The project led by Professor Foremny starts from the premise that, despite the increase in inequalities, the tax systems of countries have not really become more progressive – in part in order to avoid the negative secondary effects deriving from the inefficiencies caused by tax systems and the risk of tax evasion or avoidance. His research will analyse several aspects of this question.

For his part, UB professor Albert Solé is leading a project that will study the specific political effects of different types of crisis: climate, access to housing, migration and pandemics. In the case of the climate crisis, the project studies the political reaction (in terms of voters’ choices, or protests) to the location of renewable energy installations in Spain. In the case of the housing crisis, the focus is on effect of the involvement in politics of developers and builders on local housing policies and housing prices, taking data from California as a reference. In the case of the migration crisis, the project analyses the effect of living near refugee centres on voters’ decisions to support far-right parties. And, in the case of pandemics, the effect of COVID-19 on electoral support for populist parties, and on popular trust in the government, will be assessed.

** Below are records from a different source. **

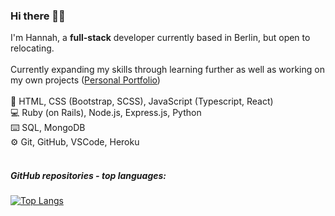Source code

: ### Hi there 👋🏼
I'm Hannah, a **full-stack** developer currently based in Berlin, but open to relocating.
<br>
<br>
Currently expanding my skills through learning further as well as working on my own projects ([Personal Portfolio](https://www.hannaheich.com))
<br>
<br>
🎨 HTML, CSS (Bootstrap, SCSS), JavaScript (Typescript, React)
<br>
💻 Ruby (on Rails), Node.js, Express.js, Python
<br>
⌨️ SQL, MongoDB
<br>
⚙️ Git, GitHub, VSCode, Heroku
<br>
<br>

##### GitHub repositories - top languages:
[![Top Langs](https://github-readme-stats.vercel.app/api/top-langs/?username=hannah-eichelsdoerfer&layout=compact&count_private=true&langs_count=8&hide_title=true)](https://github.com/hannah-eichelsdoerfer?tab=repositories)


<!--
**hannah-eichelsdoerfer/hannah-eichelsdoerfer** is a ✨ _special_ ✨ repository because its `README.md` (this file) appears on your GitHub profile.

Here are some ideas to get you started:

- 🔭 I’m currently working on ...
- 🌱 I’m currently learning ...
- 👯 I’m looking to collaborate on ...
- 🤔 I’m looking for help with ...
- 💬 Ask me about ...
- 📫 How to reach me: ...
- 😄 Pronouns: ...
- ⚡ Fun fact: ...
-  Bootstrap, SCSS
-->


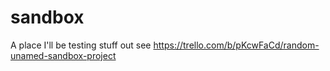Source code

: # sandbox

A place I'll be testing stuff out
see https://trello.com/b/pKcwFaCd/random-unamed-sandbox-project

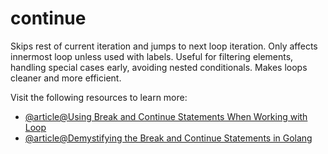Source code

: # continue

Skips rest of current iteration and jumps to next loop iteration. Only affects innermost loop unless used with labels. Useful for filtering elements, handling special cases early, avoiding nested conditionals. Makes loops cleaner and more efficient.

Visit the following resources to learn more:

- [@article@Using Break and Continue Statements When Working with Loop](https://www.digitalocean.com/community/tutorials/using-break-and-continue-statements-when-working-with-loops-in-go)
- [@article@Demystifying the Break and Continue Statements in Golang](https://medium.com/@kiruu1238/break-continue-bc35e9f3802d)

The social consequences of the COVID-19 pandemic and the social and fiscal policies that might help boost social and economic recovery are the focus of the project led by Professor Judit Vall. The idea is that the results of the project will be relevant on a social scale, providing significant new information on the impact of the pandemic on a range of social and health dimensions such as domestic violence, disease detection, general and mental health, and access and use of the health system. The project provides data that may help to improve the future management of health resources, and at the same time assesses fiscal changes necessary to promote a stable economic recovery.

Finally, Professor Sorribas’s research will focus on two topics of great importance in global political agendas: gender equality, and climate change. The project will provide evidence of the ways in which characteristics of the political environment can affect the public policies implemented with a view to encouraging attitudes and behaviours that can help mitigate gender inequality and climate change.